AWS X-Ray advantages
- Troubleshooting performance (bottlenecks)
- Understand dependencies in a microservice architecture
- Pinpoint service issues
- Review request behavior
- Find errors and exceptions
- Are we meeting time SLA?
- Where am I throttled?
- Identify users that are impacted
AWS X-Ray leverages “Tracing”
- Tracing is an end-to-end solution to follow a “request” across multiple hops > SPANS
- Each component dealing with request adds its own “trace”
- Tracing is made of segments (+ sub segments)

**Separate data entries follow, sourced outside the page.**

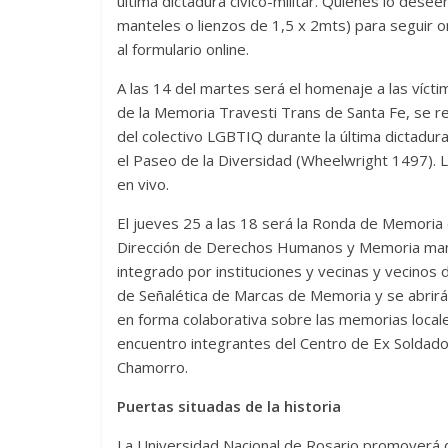
última dictadura cívico-militar. Quienes lo desee
manteles o lienzos de 1,5 x 2mts) para seguir o
al formulario online.
A las 14 del martes será el homenaje a las víctima
de la Memoria Travesti Trans de Santa Fe, se 
del colectivo LGBTIQ durante la última dictadura
el Paseo de la Diversidad (Wheelwright 1497). 
en vivo.
El jueves 25 a las 18 será la Ronda de Memoria
Dirección de Derechos Humanos y Memoria mante
integrado por instituciones y vecinas y vecinos
de Señalética de Marcas de Memoria y se abrirá 
en forma colaborativa sobre las memorias locales
encuentro integrantes del Centro de Ex Soldado
Chamorro.
Puertas situadas de la historia
La Universidad Nacional de Rosario promoverá d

- Annotations can be added to traces to provide extra-information
- Ability to trace:
- Every request
- Sample request (as a & for example or rate/min)
- X-Ray Security
- IAM for authorization
- KMS for encryption at rest
How to enable AWS X-Ray?
- Your code must import the AWS X-Ray SDK
- Very little modification needed
- The application SDK will then capture:
- Calls to AWS services
- HTTP / HTTPS requests
- Database calls (MySQL, PostgreSQL, DynamoDB)
- Queue calls (SQS)
- Install the X-Ray daemon or enable X-Ray AWS Integration
- X-Ray daemon works as a low-level UDP packet interceptor (Linux, Windows, Mac)

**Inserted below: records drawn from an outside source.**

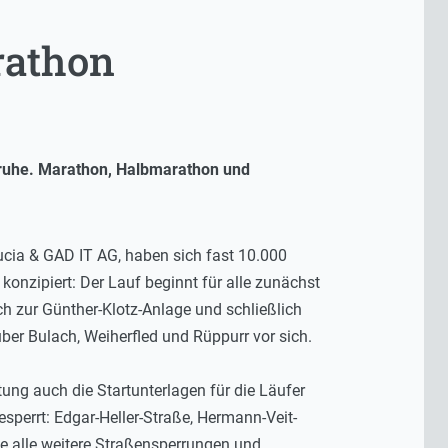
rathon
ruhe. Marathon, Halbmarathon und
ducia & GAD IT AG, haben sich fast 10.000
konzipiert: Der Lauf beginnt für alle zunächst
ch zur Günther-Klotz-Anlage und schließlich
ber Bulach, Weiherfled und Rüppurr vor sich.
ng auch die Startunterlagen für die Läufer
perrt: Edgar-Heller-Straße, Hermann-Veit-
ie alle weitere Straßensperrungen und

- AWS Lambda / other AWS services already run the X-Ray daemon for you
- Each application must have the IAM rights to write data to X-Ray
AWS X-Ray Troubleshooting
- If X-Ray is not working on EC2
- Ensure the EC2 IAM Role has the proper permissions
- Ensure the EC2 instance is running the X-Ray Daemon
- To enable on AWS Lambda:
- Ensure it has an IAM execution role with proper policy (AWSX-RayWriteOnlyAccess)

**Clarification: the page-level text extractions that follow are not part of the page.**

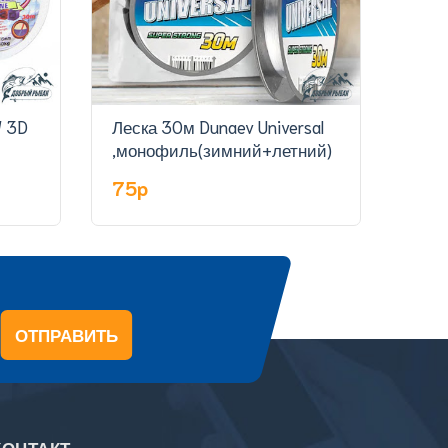
 3D
Леска 30м Dunaev Universal
Плет
,монофиль(зимний+летний)
вос
75p
38
ОТПРАВИТЬ
КОНТАКТ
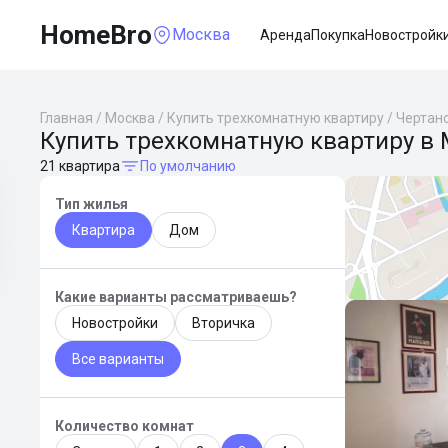
HomeBro
Москва
Аренда
Покупка
Новостройк
Главная
/
Москва
/
Купить трехкомнатную квартиру
/
Чертан
Купить трехкомнатную квартиру в 
21 квартира
По умолчанию
Тип жилья
Квартира
Дом
Какие варианты рассматриваешь?
Новостройки
Вторичка
Все варианты
Количество комнат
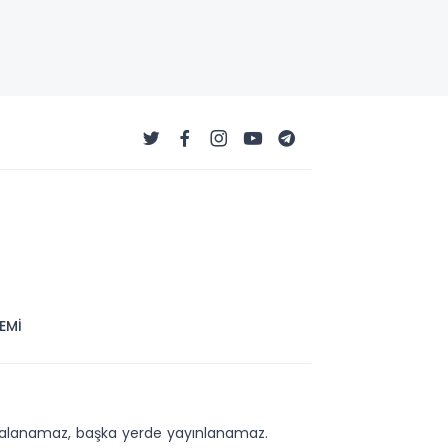
EMİ
kopyalanamaz, başka yerde yayınlanamaz.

- Ensure that X-Ray is imported in the code
X-Ray Instrumentation in your code
- Instrumentation means the measure of product’s performance, diagnose errors, and to write trace information
X-Ray Concepts
- Segments: Each application / service will send them
- Sub-segments: If you need more details in your segment
- Trace: segments collected together to form an end-to-end trace
- Sampling: decrease the amount of requests sent to X-Ray, reduce cost
- Annotations: Key-value pairs used to index traces and use with filters
-
Metadata: Key-value pairs, not indexed, not used for searching
- The X-Ray daemon / agent has a config to send traces cross account
- make sure the IAM permission are correct - the agent will assume the role
- This allows to have a central account for all your application tracing
X-Ray Sampling Rules
- With sampling rules, you control the amount of data that you record
-
You can modify sampling rues without changing your code
-
By default, the X-Ray SDK records the first request “each second”, and “five percent” of any additional requests
- One request per second is the “reservoir”, which ensures that at least one trace is recorded each second as long as the service is serving requests
- Five percent is the “rate”, at which additional requests beyond the reservoir size are sampled
AWS CloudTrail
- Provides governance, compliance and audit for your AWS account
- CloudTrail is enabled by default
- Get an history of events / API calls made within your AWS account by:
- Console
- SDK
- CLI
- AWS Services
- Can put logs from CloudTrail into CloudWatch Logs
- If a resource is deleted in AWS, look into CloudTrail first.